I had no reason to feel anything but optimistic, assuming the RAI would have killed off any remaining cancer cells. Still, I couldn’t help but worry a little bit.  All those thoughts crept into my mind…all the what-if’s?  It didn’t help that I had to wait a week for the results- for some reason the lab was really slow in getting the bloodwork back. 

But last Thursday, on my 37th birthday, Dr. S’s office called with the results.  My thyroglobulin level was undetectable and surpressed.  The levels were perfect, and I am officially cancer free! 

I was beyond thrilled and happy!  As it sunk in, I got very emotional.  It had been six months from my first diagnosis to this news, but it has seemed at times, the longest journey of my life, and like I would never reach this point, or if I did reach it, I would never be quite the same again.  I thought back to when Dr.
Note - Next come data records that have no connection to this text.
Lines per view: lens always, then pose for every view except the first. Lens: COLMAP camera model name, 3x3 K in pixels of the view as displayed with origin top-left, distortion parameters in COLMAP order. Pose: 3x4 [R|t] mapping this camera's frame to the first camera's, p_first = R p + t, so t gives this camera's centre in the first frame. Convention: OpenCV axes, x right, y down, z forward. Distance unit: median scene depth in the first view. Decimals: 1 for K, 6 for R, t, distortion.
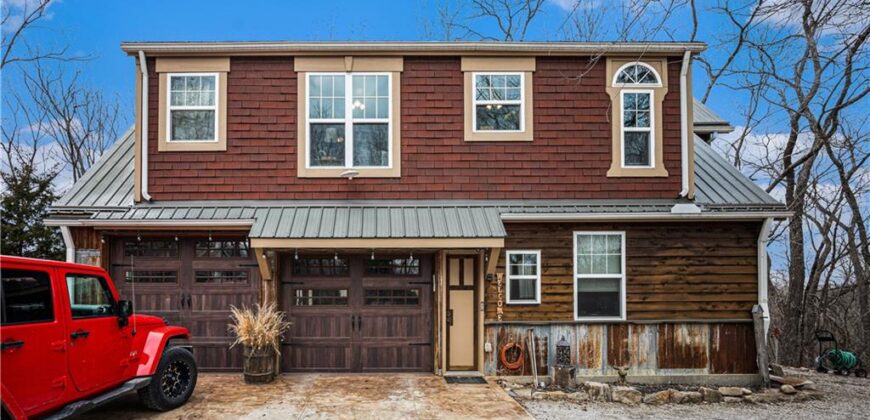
lens RADIAL K [[404.4, 0, 434.1], [0, 404.4, 308.1], [0, 0, 1]] dist [-0.001664, -0.000222]
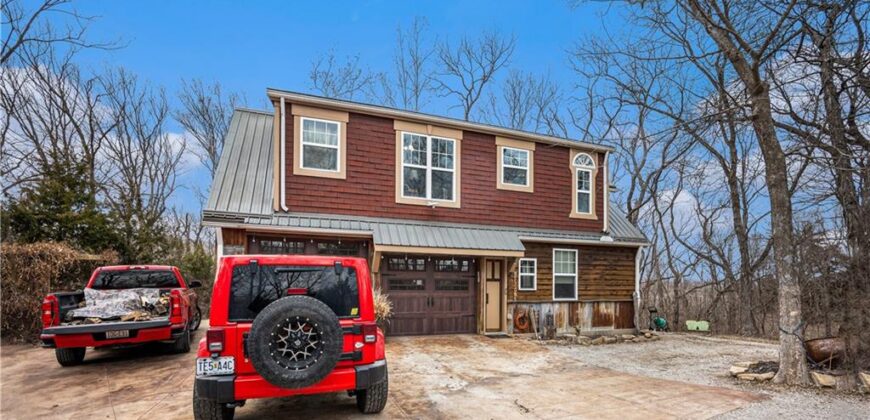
lens RADIAL K [[404.4, 0, 434.1], [0, 404.4, 308.1], [0, 0, 1]] dist [-0.001664, -0.000222]
pose [[0.936825, -0.008596, 0.349692, -0.726336], [-0.001616, 0.999581, 0.028900, 0.014854], [-0.349793, -0.027639, 0.936419, -0.432498]]
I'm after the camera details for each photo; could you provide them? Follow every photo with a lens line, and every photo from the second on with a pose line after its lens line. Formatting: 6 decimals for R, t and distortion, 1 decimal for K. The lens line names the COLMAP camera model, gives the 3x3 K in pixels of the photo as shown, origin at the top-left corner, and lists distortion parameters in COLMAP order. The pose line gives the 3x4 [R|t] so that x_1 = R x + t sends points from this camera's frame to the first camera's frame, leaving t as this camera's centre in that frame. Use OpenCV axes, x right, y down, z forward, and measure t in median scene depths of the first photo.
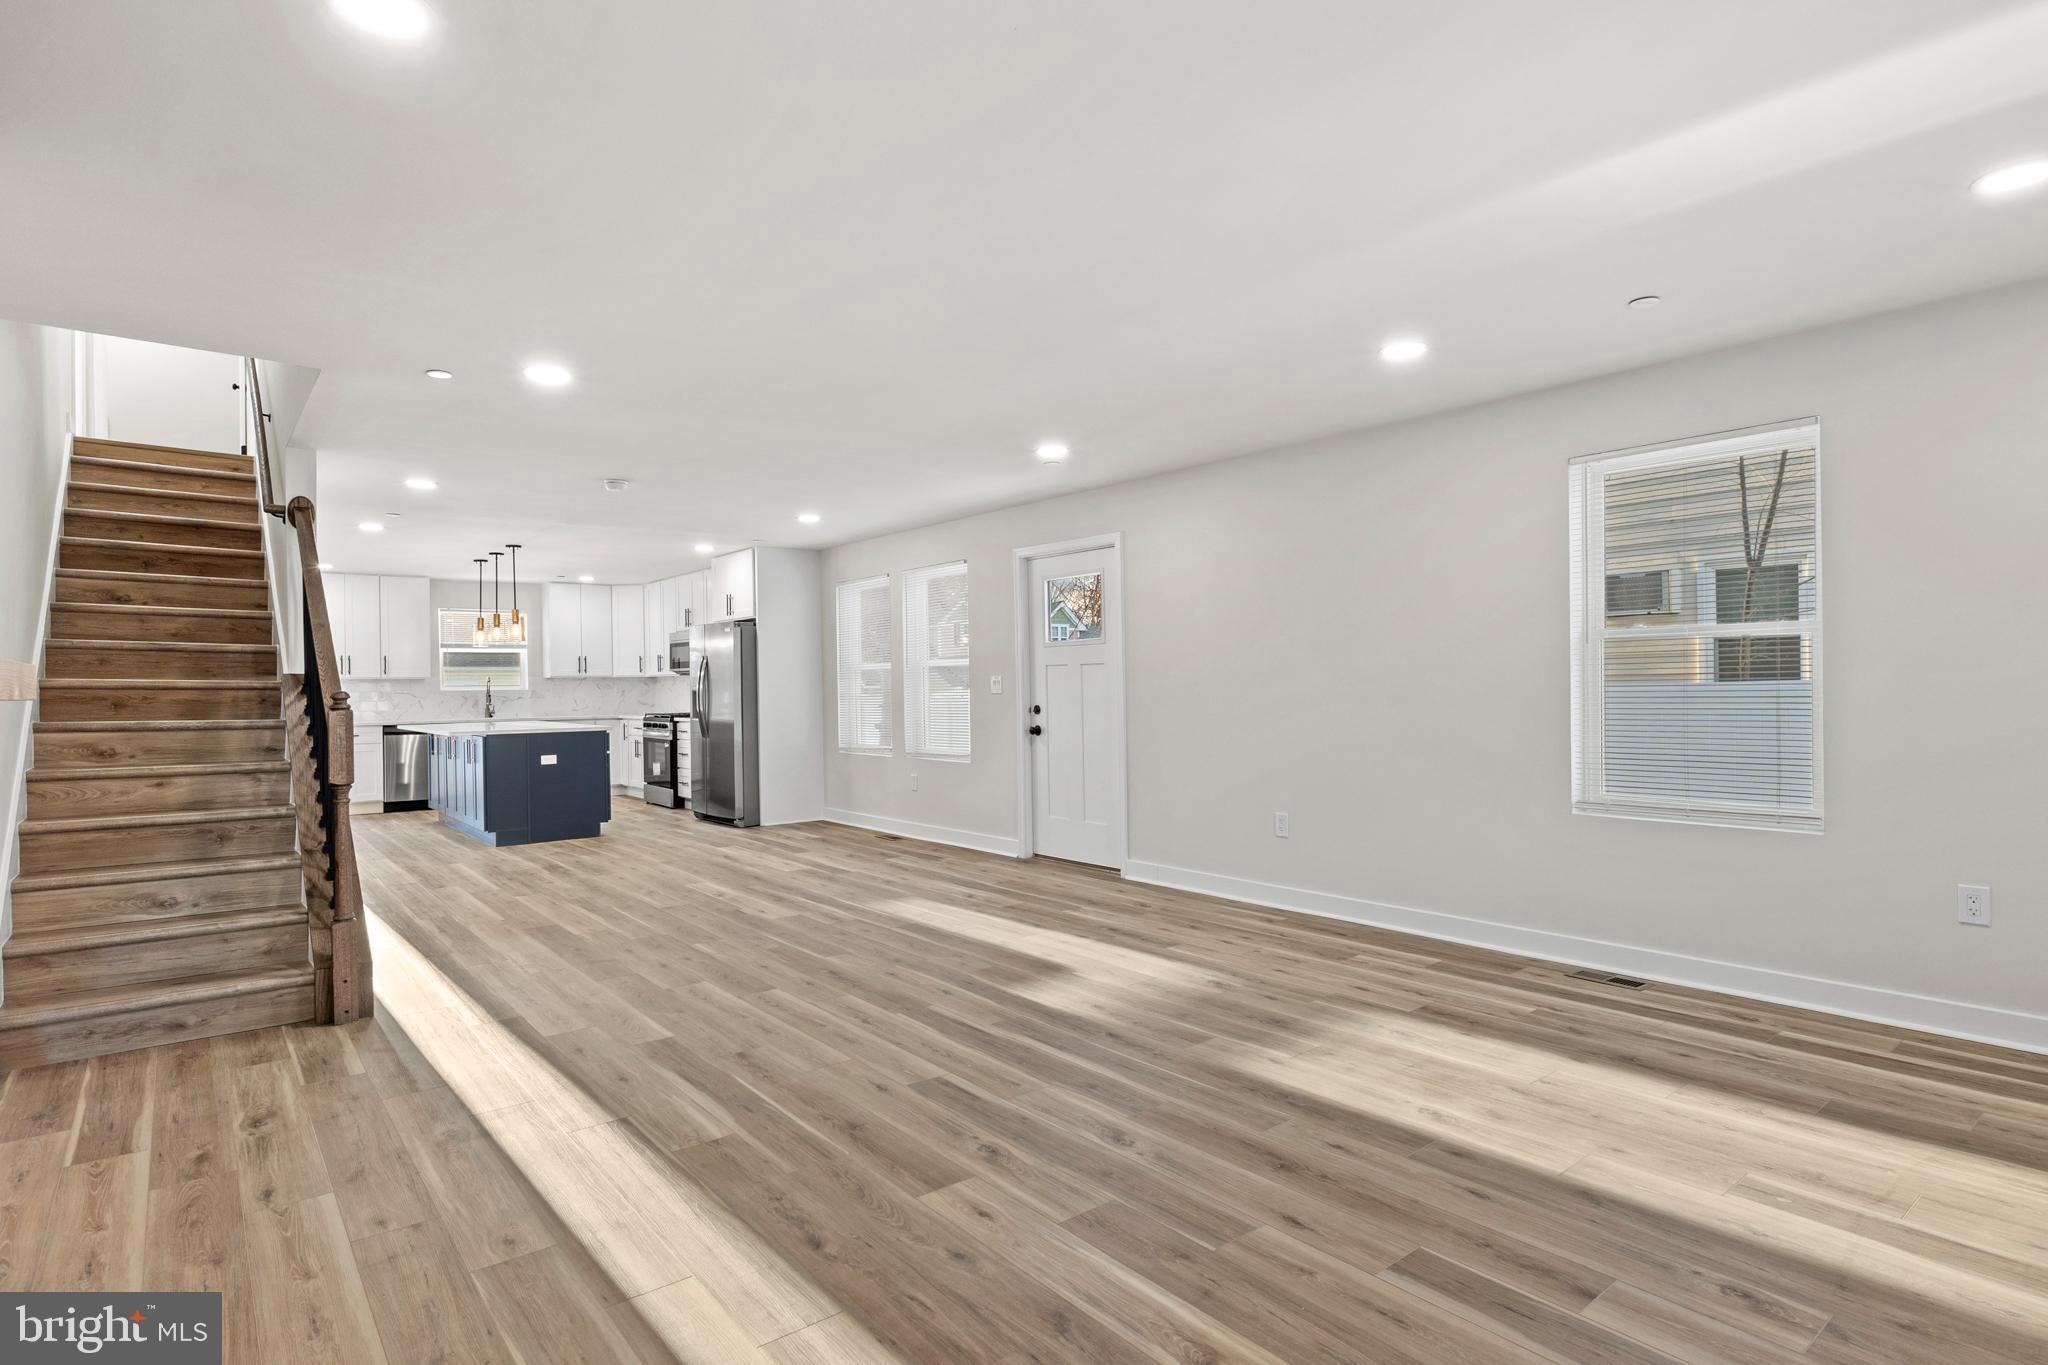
lens RADIAL K [[1056.1, 0, 1030.6], [0, 1056.1, 683.8], [0, 0, 1]] dist [-0.010871, 0.004229]
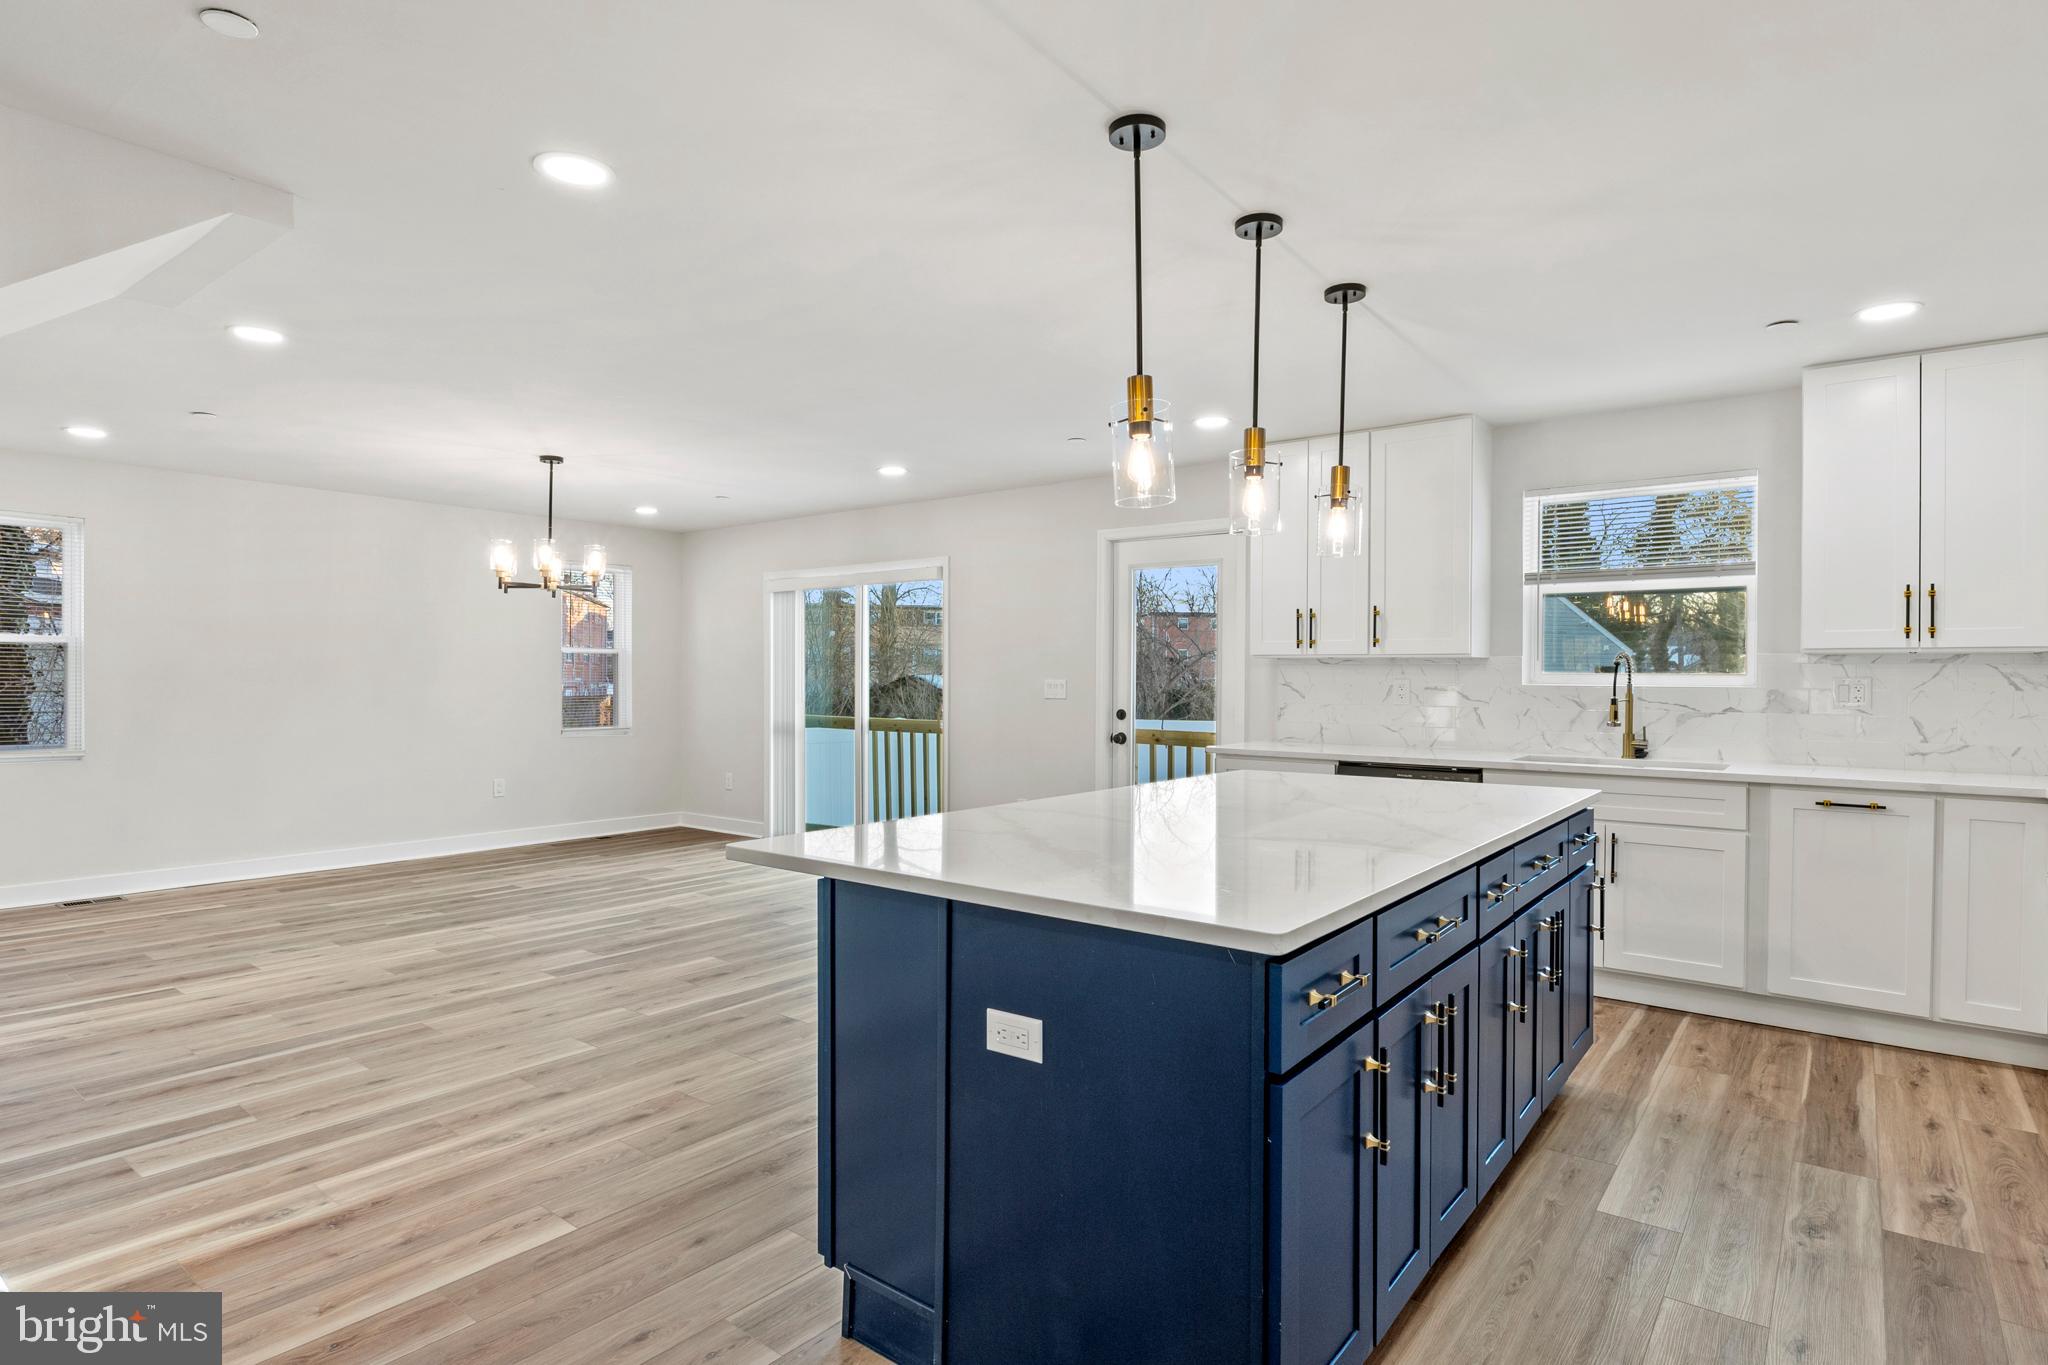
lens RADIAL K [[1056.1, 0, 1019.7], [0, 1056.1, 688.4], [0, 0, 1]] dist [-0.010871, 0.004229]
pose [[0.213472, 0.024246, -0.976648, -0.667288], [-0.006413, 0.999705, 0.023416, -0.003221], [0.976928, 0.001264, 0.213565, 2.499975]]
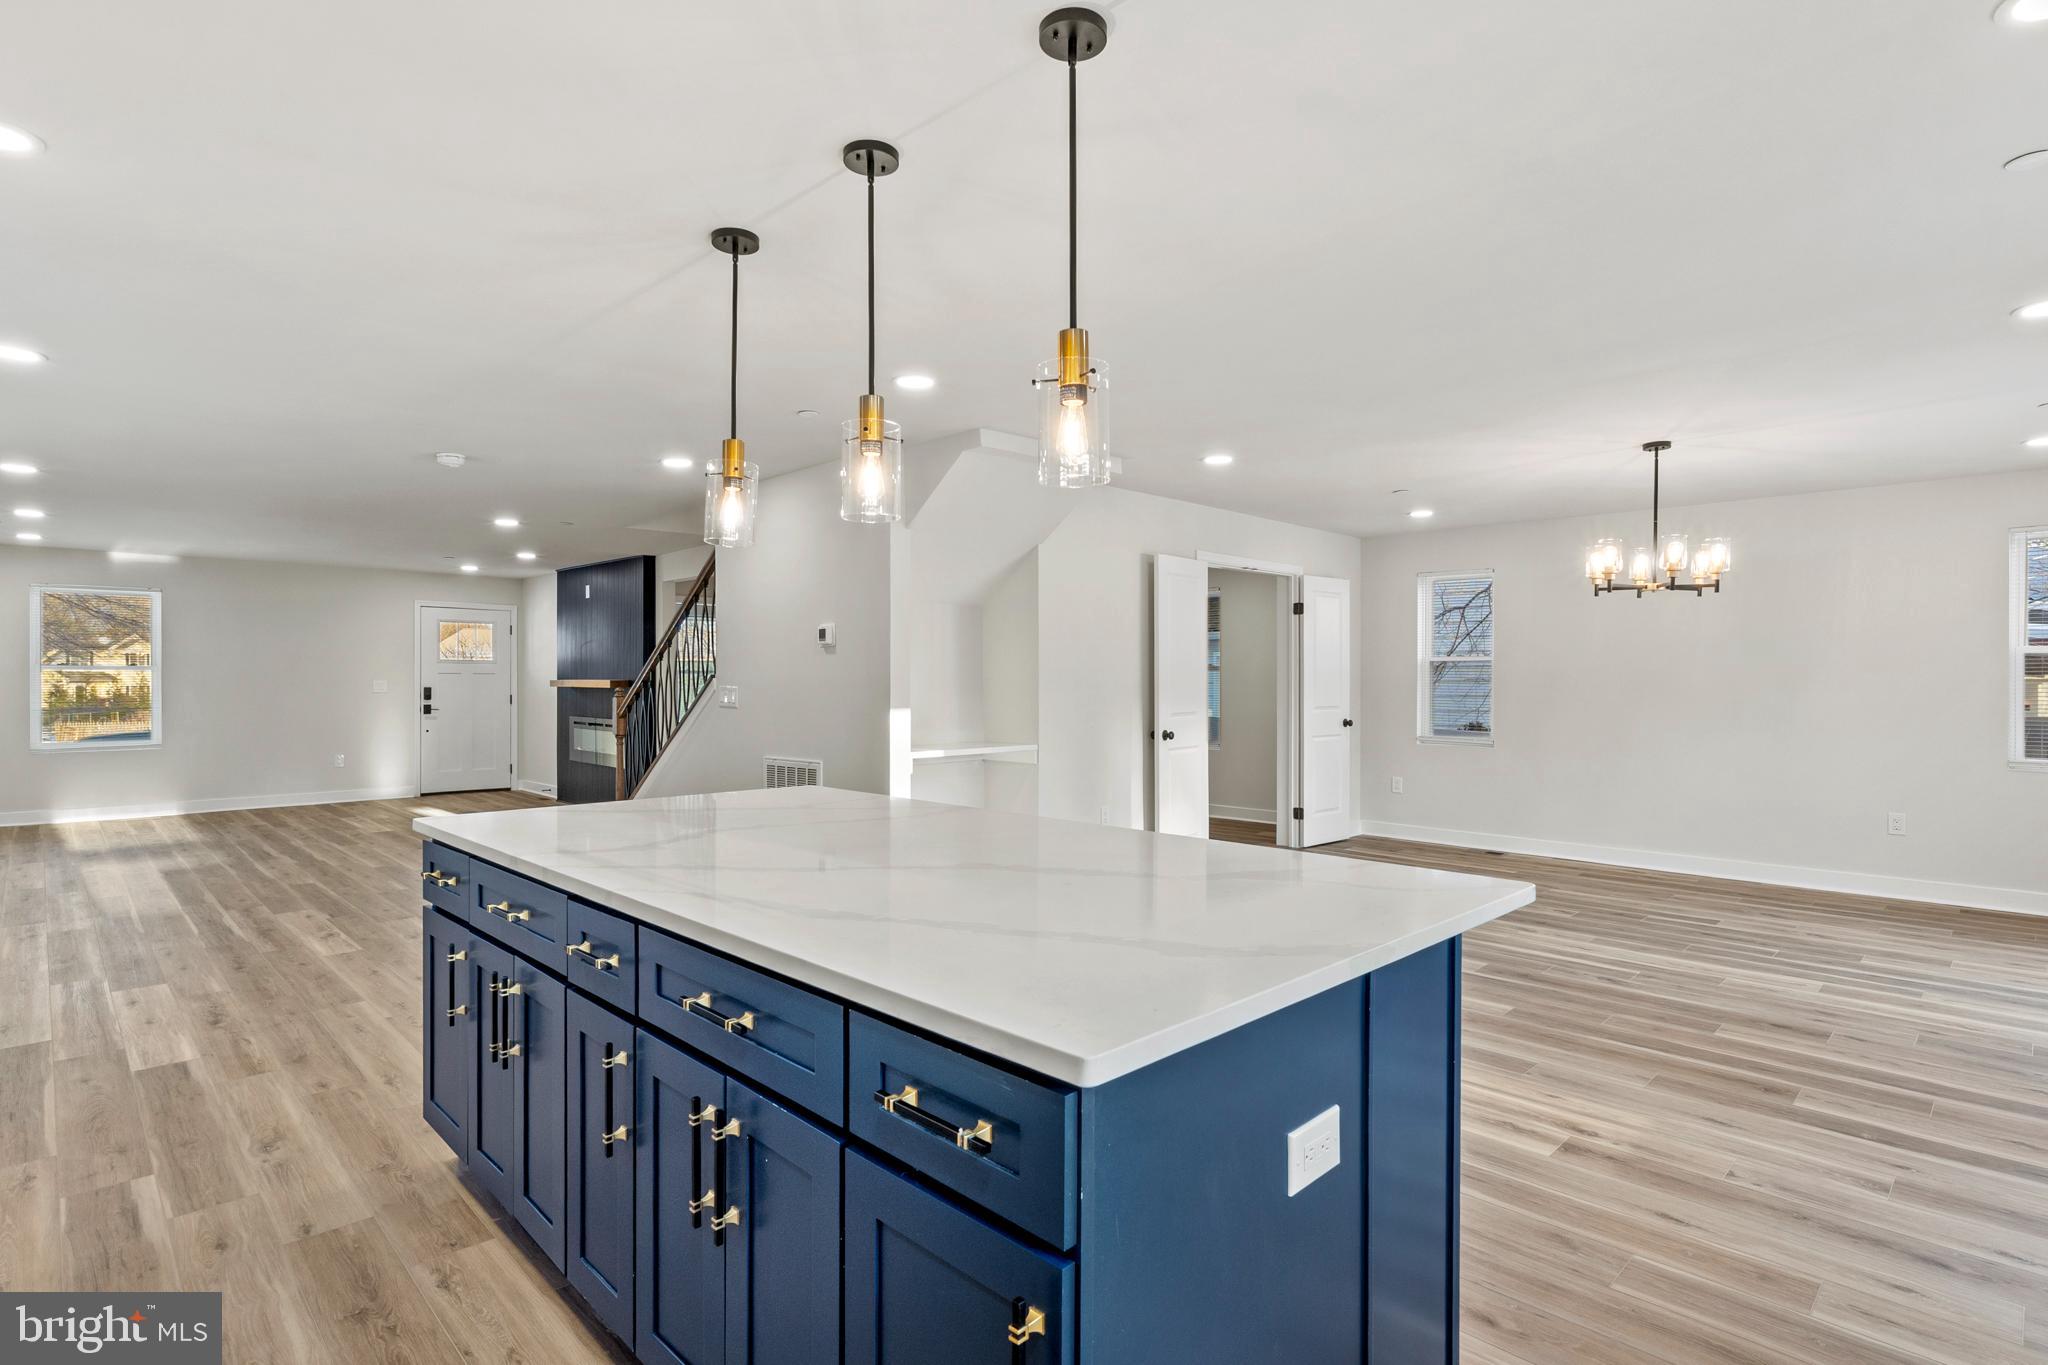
lens RADIAL K [[1012.3, 0, 1031.9], [0, 1012.3, 678.6], [0, 0, 1]] dist [0.001981, -0.001336]
pose [[-0.995080, 0.007588, -0.098779, -1.480313], [0.007607, 0.999971, 0.000175, 0.006406], [0.098777, -0.000577, -0.995109, 3.539894]]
S. called me on a Saturday in April to tell me he was sorry, but the biopsy showed I had thyroid cancer, and how the second I hung up with him I cried, and didn’t stop for hours. 

That seemed like a lifetime ago.  Everything I have experienced- the tests, the cancer diagnosis, the uncertainty, the fear, finding out the cancer had spread,  the surgery, the time I lost with my children, the incision, the numbness in my neck, the medical mistakes that were made, the diet, the severe hypothyroidism, the medication, the days I could barely function- all of those things, brought me full circle and I am healthy again. 

I couldn’t wait to share the happy news with my family and friends- all those people who have been there for me through all of this.  And most of all, I couldn’t wait to tell the boys.  Ryan smiled and hugged me when I told him- he understands all of it- probably even more than I care to admit.  Cole does too, but he asked if that meant the doctor didn’t have to cut my neck open again. 🙂

It has occurred to me sometime in the past few days, that this is the end.  My cancer journey is over.  There will still be routine check-up’s to monitor my levels, but thankfully papillary cancer has a very high cure rate, and reoccurrence is very rare.  

I have shared my experience with thyroid cancer in part, because it was very hard for me to find real-life information on it when I was researching it.  Most of the medical information describes it as no big deal, more or less.  While that is true from a medical standpoint, this experience has been anything but “no big deal.”  I have categorized every time I have written about my cancer, under the Cancer topic (35 posts in all), and I hope what I have experienced, will help others in their research. 

I am amazed and touched by the e-mails I receive daily from other thyroid cancer patients and survivors- in every stage.   I’m shocked that so many people tell me they have learned more about thyroid cancer from my blog than from their doctors. So many of the patients are afraid- just like I was.  I hope the cancer posts will continue to help and inform.  I will try to continue to answer as many of the personal e-mails that I can.  I am brainstorming some ways I can offer more assistance personally, and locally to thyroid cancer patients. 

This is where my experience ends.  It has been a journey that has been one of the hardest for me, but also one that has taught me so much about myself and others, and one that will never leave me.   But for now, it is time for me to say good-bye to my cancer.